Daeman se estremeció. No había recordado hasta ese momento que el hogar de Ada estaba cerca de los bosques de dinosaurios de aquel continente, fuera cual fuese. Recordó haberse sentido aterrado durante su visita previa, aunque Virginia y Vanessa y todos los demás le habían asegurado que no había ningún dinosaurio peligroso en setecientos kilómetros a la redonda. Todos lo habían tranquilizado, es decir, todos menos Ada, que con sus quince años apenas lo había mirado con aquella expresión calculadora y levemente divertida que pronto identificó como su expresión habitual. Entonces habían hecho falta las mariposas para que se atreviera a dar un paseo al aire libre. Ahora haría falta algo más. Aunque sabía que era perfectamente seguro con los servidores y voynix alrededor, Daeman no tenía ganas de ser devorado por un reptil extinto y despertar en la fermería con el recuerdo de esa indignidad.

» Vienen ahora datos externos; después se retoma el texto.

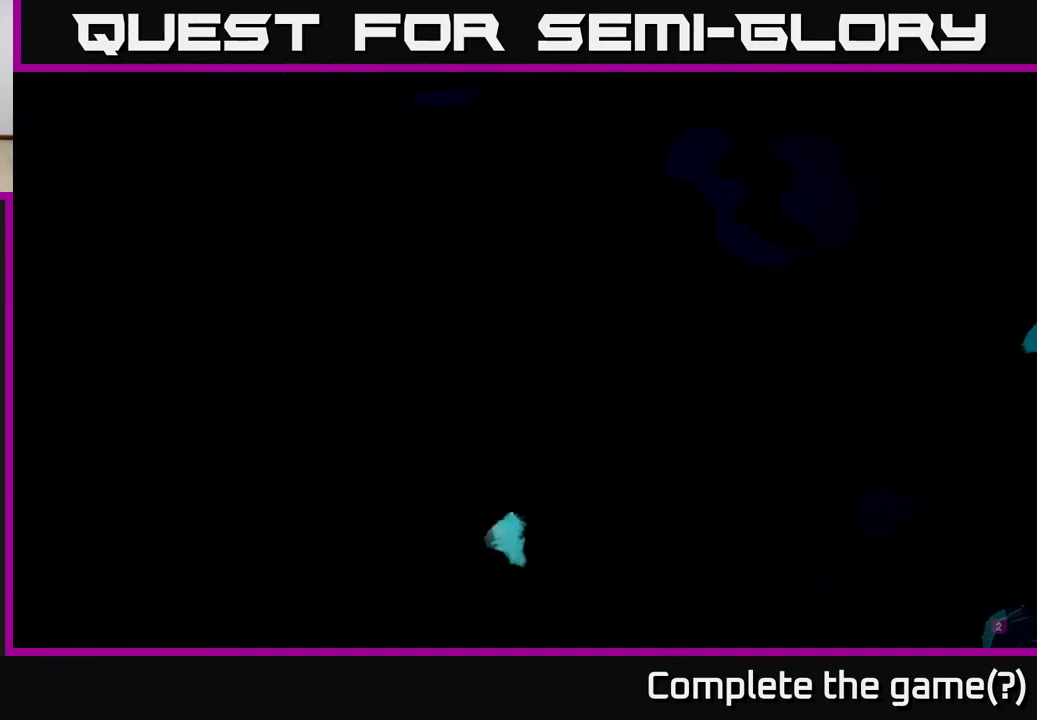
{"buttons": [], "left_stick": "center", "right_stick": "center", "events": []}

El olmo gigante de la falda de Ardis Hall había sido adornado con docenas de linternas; unas antorchas cubrían el camino circular y los senderos de grava blanca que iban de la casa al patio. Unos centinelas voynix montaban guardia en los setos del camino y en los lindes de los oscuros bosques. Daeman vio que habían dispuesto una larga mesa cerca del olmo (las antorchas fluctuaban con la brisa de la noche alrededor del lugar de la fiesta), y que unos cuantos invitados iban congregándose para cenar. Daeman también advirtió complacido con su habitual esnobismo que la mayoría de los hombres todavía vestían túnicas blandas, albornoces y trajes de tarde de color tierra, un estilo que había pasado de moda hacía meses en los círculos sociales más importantes que Daeman frecuentaba.
El voynix recorrió el camino circular hasta las puertas de Ardis Hall, se detuvo ante un rayo de luz que brotaba de aquellas puertas y soltó las varas del carricoche tan suavemente que Daeman ni siquiera lo notó. El servidor revoloteó para recoger su maleta mientras Daeman se apeaba, contento de sentir los pies en el suelo, todavía un poco mareado por el faxeo del día.
Ada abrió la puerta y bajó las escaleras para saludarlo. Daeman se detuvo en seco y sonrió estúpidamente. Ada no era sólo más hermosa de lo que recordaba: era más hermosa de lo que hubiese podido imaginar.